Witam wszystkich po weekendzie:)
Mój weekendowy bilans dietowy jest tylko połowicznie zadowalajacy:/
Piątkowy wieczór minął bez zastrzeżeń:) Sobota trochę gorzej bo bez aktywności ale zjadłam dużo warzyw i owoców, kawałek gotowanego kurczak i rosół z pietruszka:)
NIEDZIELA:( moje grzechy:
3 - kotlety mielone do tego pomidor i ogórek kiszony i 2 kromki białego chleba :(
smażony kalafior z bułka tarta i na maśle,
wieczorem miałam okropne ssanie i wciągnęłam ogromną biała bułę z masłem, mielonką i żółtym serem(roztopionym w mikrofali)! To mnie pewnie nie rozgrzeszy ale do środka włożyłam sałatę lodową:)
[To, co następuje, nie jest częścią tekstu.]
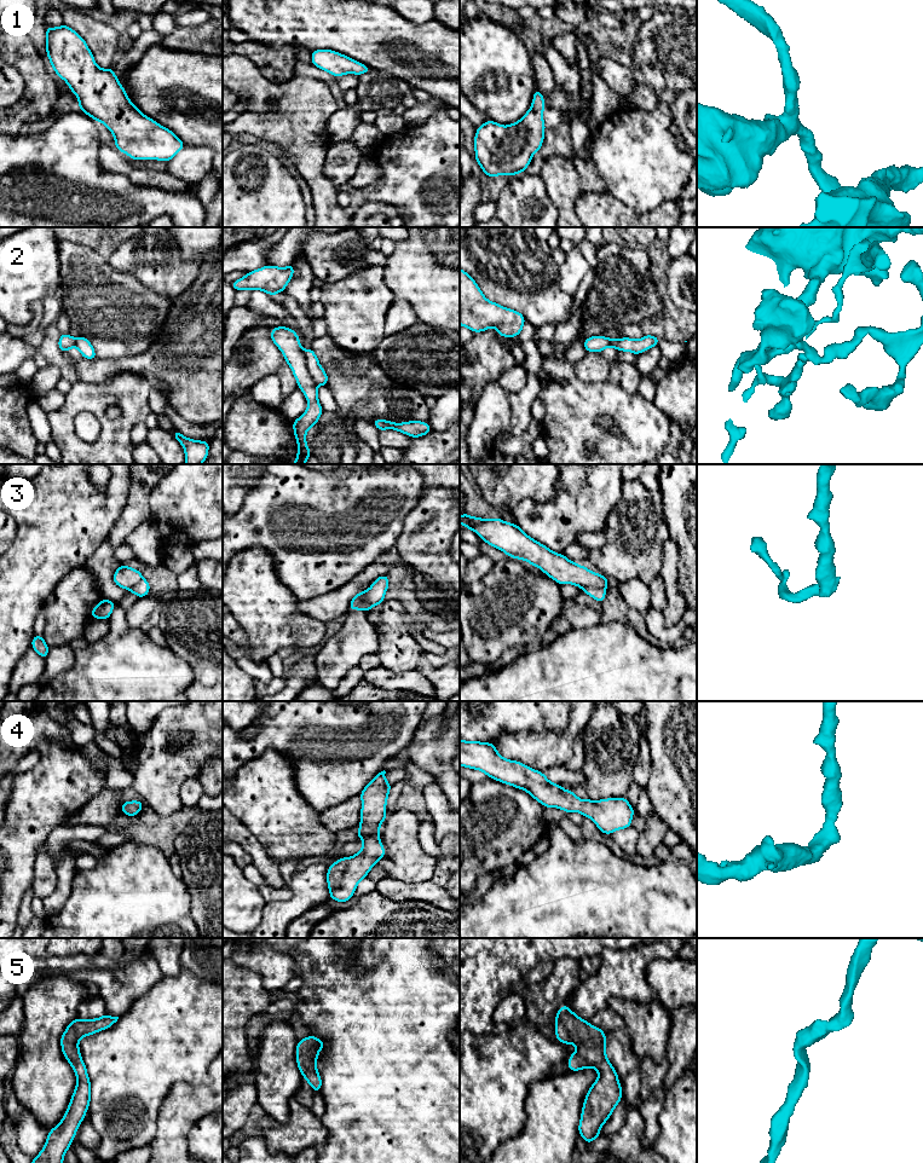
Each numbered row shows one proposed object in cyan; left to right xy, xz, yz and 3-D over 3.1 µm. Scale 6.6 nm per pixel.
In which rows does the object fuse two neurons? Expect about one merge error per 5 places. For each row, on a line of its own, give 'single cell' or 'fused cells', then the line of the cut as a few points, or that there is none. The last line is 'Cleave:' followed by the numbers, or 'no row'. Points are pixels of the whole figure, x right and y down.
1: single cell | no cut
2: fused cells | xz (303, 352), (306, 359), (306, 369), (316, 385)
3: fused cells | xz (370, 588), (364, 595), (364, 601), (369, 608)
4: single cell | no cut
5: single cell | no cut
Cleave: 2, 3

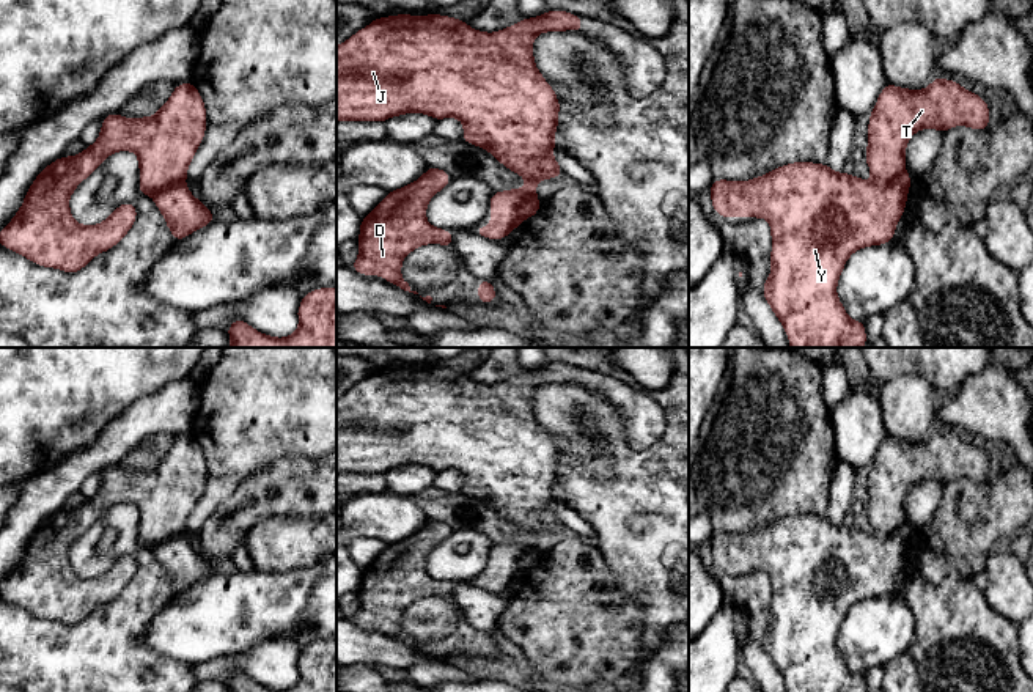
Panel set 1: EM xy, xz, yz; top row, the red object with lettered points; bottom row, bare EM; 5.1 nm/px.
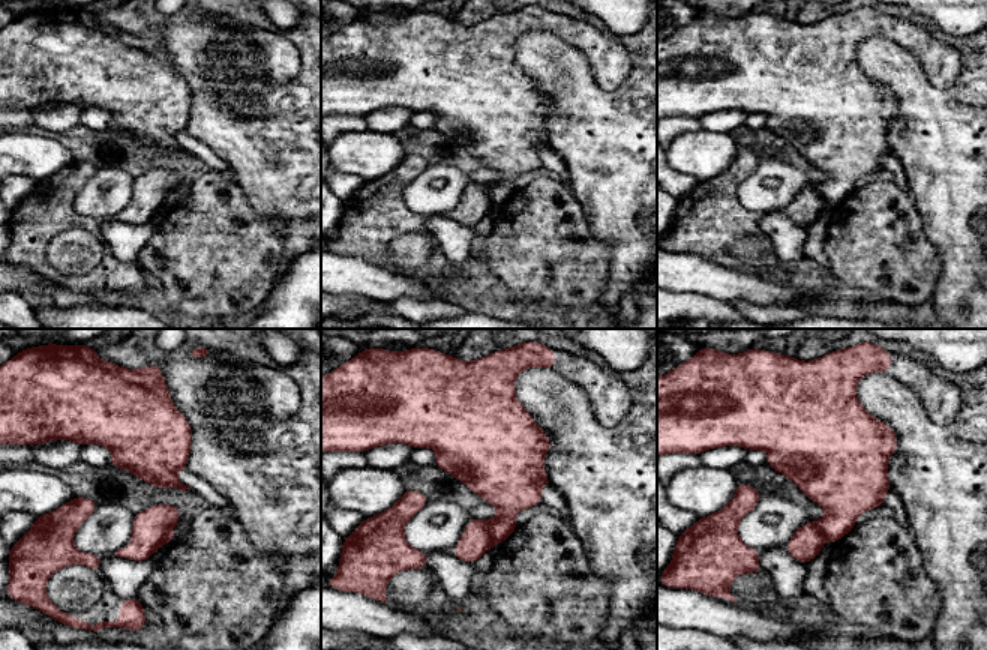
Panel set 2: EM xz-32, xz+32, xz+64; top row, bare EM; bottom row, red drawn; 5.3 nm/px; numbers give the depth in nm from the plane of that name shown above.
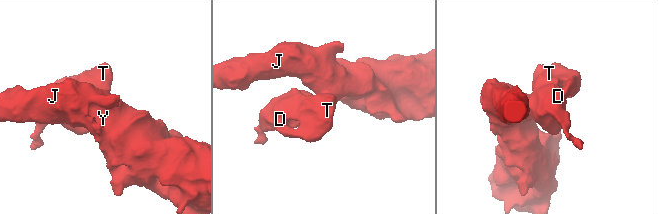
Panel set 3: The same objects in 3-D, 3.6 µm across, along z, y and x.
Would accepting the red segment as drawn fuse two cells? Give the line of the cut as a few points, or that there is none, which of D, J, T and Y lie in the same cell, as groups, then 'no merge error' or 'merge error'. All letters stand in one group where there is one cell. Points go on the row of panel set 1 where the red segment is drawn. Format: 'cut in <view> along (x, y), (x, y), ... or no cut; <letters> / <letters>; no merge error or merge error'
cut in xz along (535, 194), (530, 194), (521, 205), (521, 220); D T / J Y; merge error

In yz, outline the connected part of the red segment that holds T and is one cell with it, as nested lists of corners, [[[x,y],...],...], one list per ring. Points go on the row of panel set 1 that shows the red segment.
[[[940,75],[923,90],[885,83],[868,123],[865,160],[873,181],[884,186],[906,173],[906,146],[915,132],[931,127],[945,134],[953,126],[986,131],[987,102]]]

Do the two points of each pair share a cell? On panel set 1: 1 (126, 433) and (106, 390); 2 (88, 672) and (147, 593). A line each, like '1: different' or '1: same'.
1: different
2: same

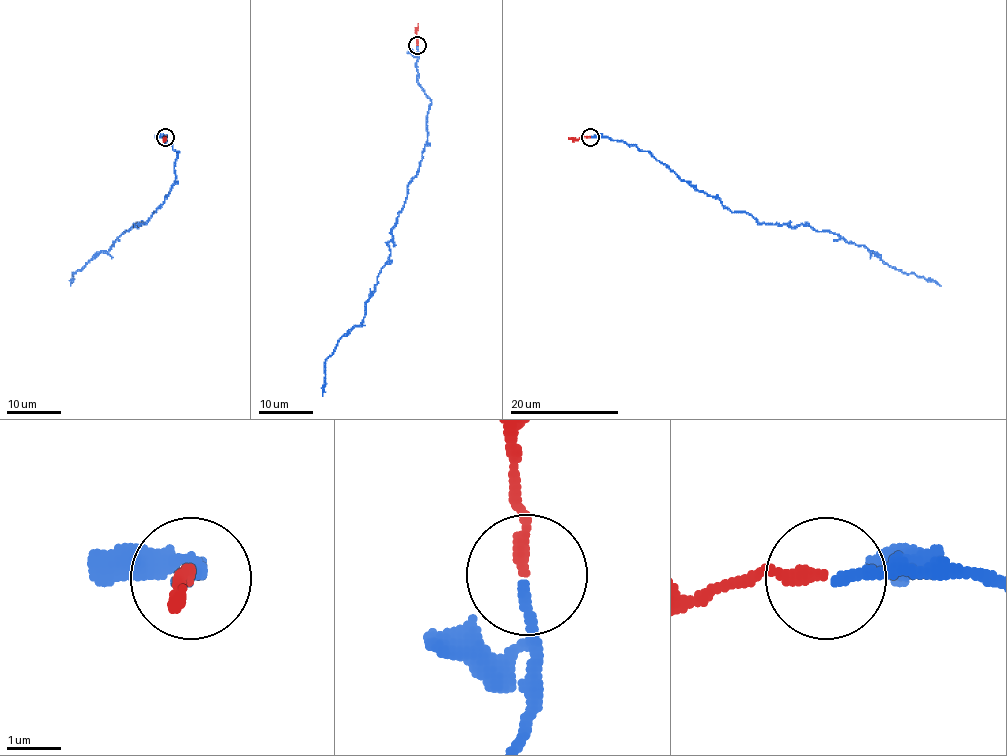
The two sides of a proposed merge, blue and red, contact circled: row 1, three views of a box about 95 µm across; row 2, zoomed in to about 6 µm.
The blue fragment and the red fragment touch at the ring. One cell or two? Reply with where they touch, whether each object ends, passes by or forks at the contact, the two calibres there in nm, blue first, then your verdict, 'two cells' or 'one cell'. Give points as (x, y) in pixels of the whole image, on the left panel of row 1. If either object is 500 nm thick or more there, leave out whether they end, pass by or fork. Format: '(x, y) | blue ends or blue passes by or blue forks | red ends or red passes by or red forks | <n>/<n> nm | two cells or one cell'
(165, 137) | blue ends | red ends | 190/240 nm | one cell

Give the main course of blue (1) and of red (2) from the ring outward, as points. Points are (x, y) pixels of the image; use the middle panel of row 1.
1: (418, 46), (418, 80), (431, 103), (427, 143), (363, 321), (327, 359), (322, 396)
2: (418, 45), (418, 23)

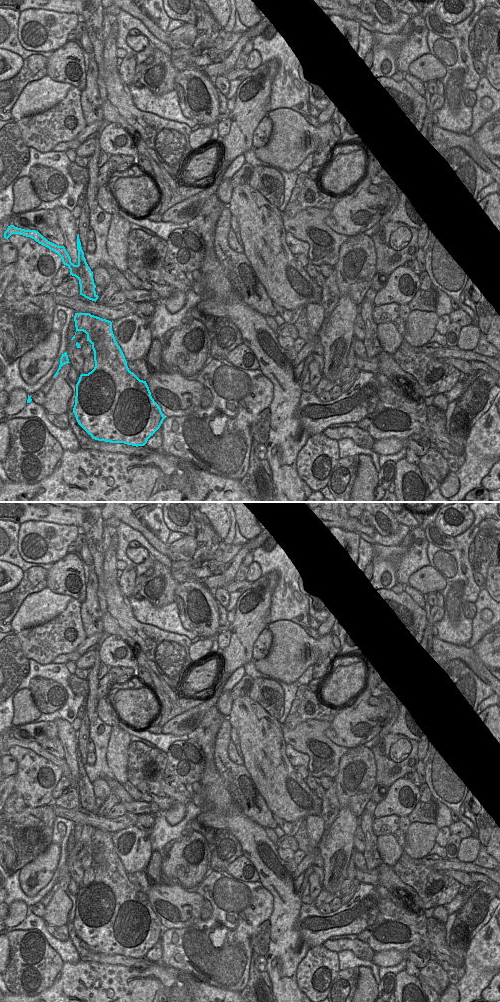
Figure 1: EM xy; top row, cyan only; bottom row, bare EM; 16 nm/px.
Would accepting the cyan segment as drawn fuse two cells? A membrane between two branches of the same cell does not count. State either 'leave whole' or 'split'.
split

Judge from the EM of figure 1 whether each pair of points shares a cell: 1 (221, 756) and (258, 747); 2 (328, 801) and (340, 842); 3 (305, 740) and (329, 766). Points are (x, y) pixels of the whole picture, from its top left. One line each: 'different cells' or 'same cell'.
1: different cells
2: different cells
3: same cell

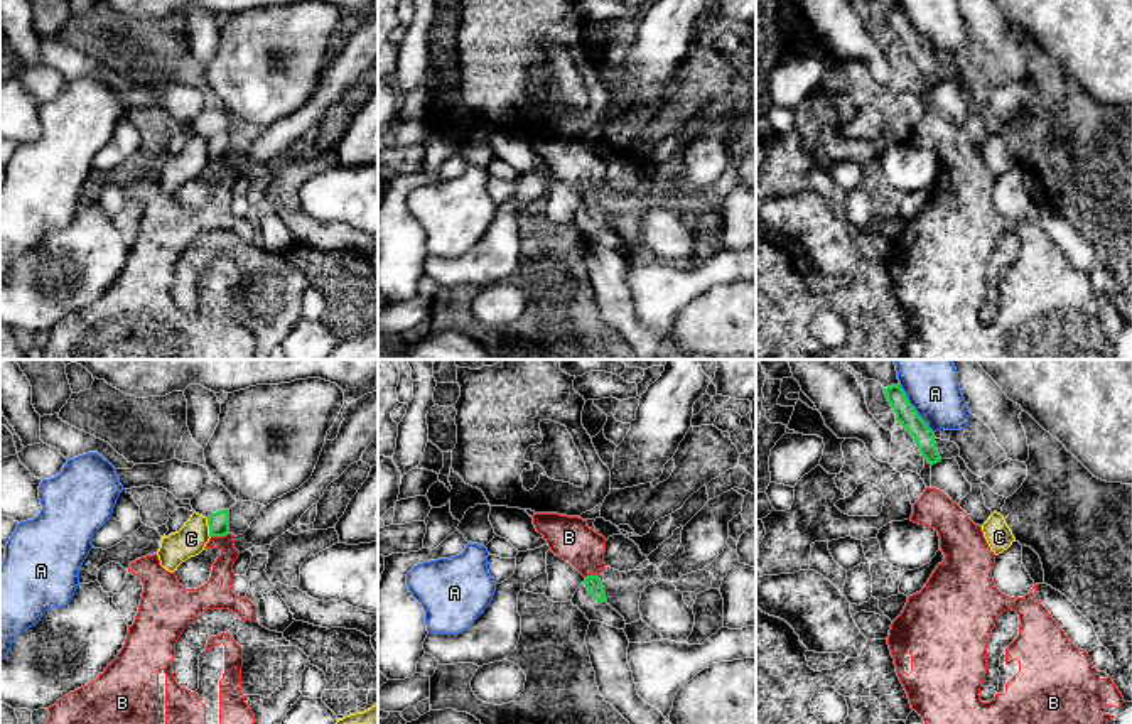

Jak już wspominałam weekendy nie są moja mocna strona:(
Za to w tygodniu codziennie do pracy będę zabierać owoce, a po pracy będę jeść warzywa i sałatki mam nadzieje ze wyrównam to jakoś:)
Dziś pracuje do 18 wciagnęłam już 3 jabłka i mam jeszcze 2 :) Poza tym muszę pójść do sklepu po jakąś wodę i utopić w niej mojego głoda bo mam wrażenie że brzuch mi puchnie po wczorajszym!:/
A TERAZ Z INNEJ BECZKI
Byłam wczoraj na zakupach i kupiłam (na rynku) 2 pary spodni (rurek) i jedne z nich są mega ciasne:( były tanie (35zł) wiec ich nawet nie mierzyłam i mam za swoje:(
Co prawda wbijam się w nie i dopinam na sobie ale wydają mi się trochę przykrótkie i wylewają się z nich moje boczki przeogromne :( A niby 40 rozmiar!!! To co ja noszę w takim razie 42:(
Też tak macie bo mi się to często zdarza że za małe ubrania kupuje mam zaburzony obraz siebie czy co?